Does the order of ingredients on a skincare label really matter?
Yes, until you reach the preservative line (usually around position 8 to 15). Above that line, ingredients are listed in descending order of concentration. Below the line, ingredients are usually present at 1% or less and the order is not regulated.
What does 1% line mean on a label?
Cosmetic regulations require ingredients to be listed in descending order of concentration until you reach ingredients at 1% or less. After that, ingredients can be listed in any order. So the 1% line is the point where order stops being meaningful. You can identify it roughly by looking for the preservative.
Is "natural" or "clean" a legal claim?
No. Neither is regulated. They mean whatever the brand or retailer defines, which varies wildly. Useful only as one signal among many, never on their own.
How do I know if a product actually contains enough of a specific active to work?

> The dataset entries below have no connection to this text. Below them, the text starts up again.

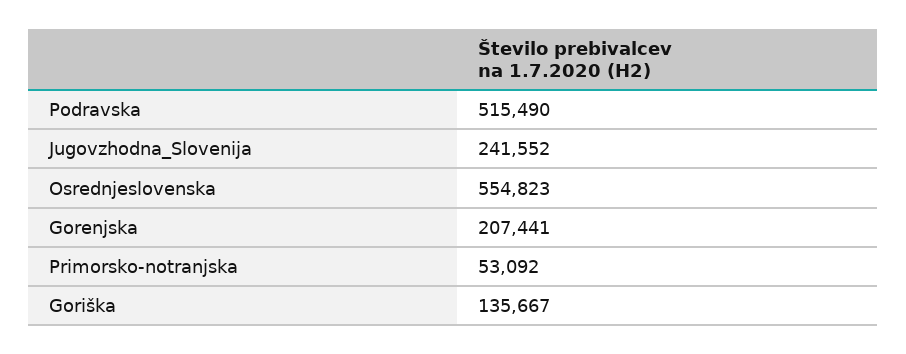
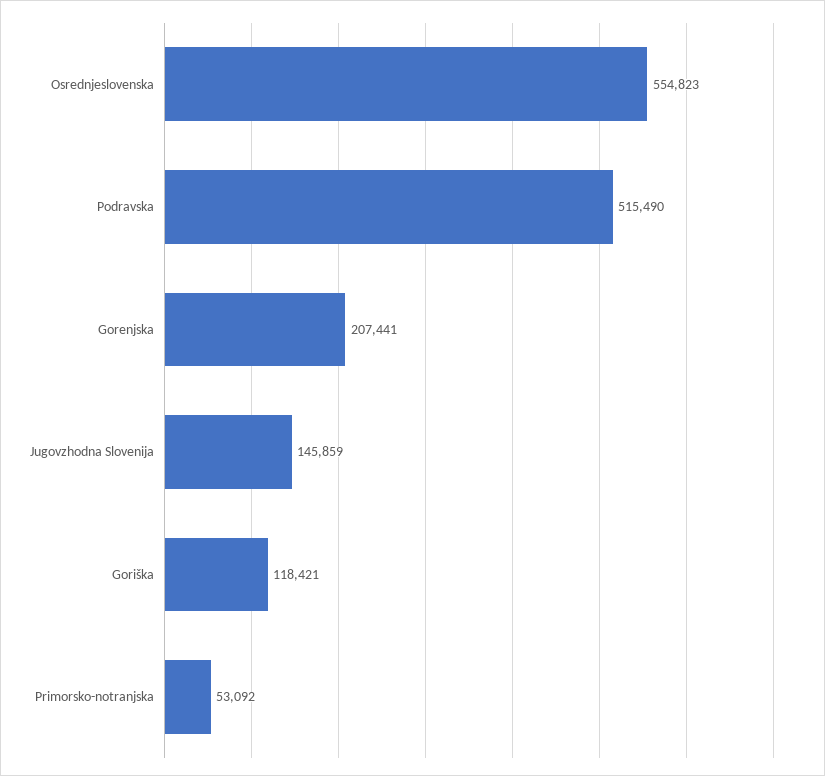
  {
    "Podravska": 515490,
-   "Jugovzhodna_Slovenija": 241552,
+   "Jugovzhodna_Slovenija": 145859,
    "Osrednjeslovenska": 554823,
    "Gorenjska": 207441,
    "Primorsko-notranjska": 53092,
-   "Goriška": 135667
+   "Goriška": 118421
  }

Check if the active appears in the first 5 to 8 ingredients of the INCI list, above the preservative line. If the box claims "with retinol" but Retinol appears at position 25, the product contains trace amounts only. The marketing claim is true but functionally meaningless.
What does "dermatologically tested" actually mean?
It means the formula was applied to skin under dermatological supervision, usually as a patch test on a small panel of people. It does not guarantee the product is suitable for your specific skin, but it does indicate basic testing was done.
Are all preservatives bad?
No. All cosmetic products containing water need preservatives to prevent microbial growth, which is a serious safety issue. The question is which preservatives are used and at what concentration. Modern preservatives like Phenoxyethanol have decades of safety data at cosmetic-use levels.
Is "fragrance-free" the same as "unscented"?
Not always. Fragrance-free usually means no synthetic or natural fragrance added for scent. Unscented can mean fragrance was added to neutralise a natural ingredient odour, leaving the product without a noticeable smell. Read the INCI to verify.
How do I spot hidden marketing claims?
Look at the back of the box. The INCI list is where the truth lives. If the front claims do not match what is in the first 5 to 8 ingredients on the back, the front is marketing. If a certification is claimed without naming the certifying body, it is marketing. If "natural", "clean", or "non-toxic" is the main claim without verification, it is marketing.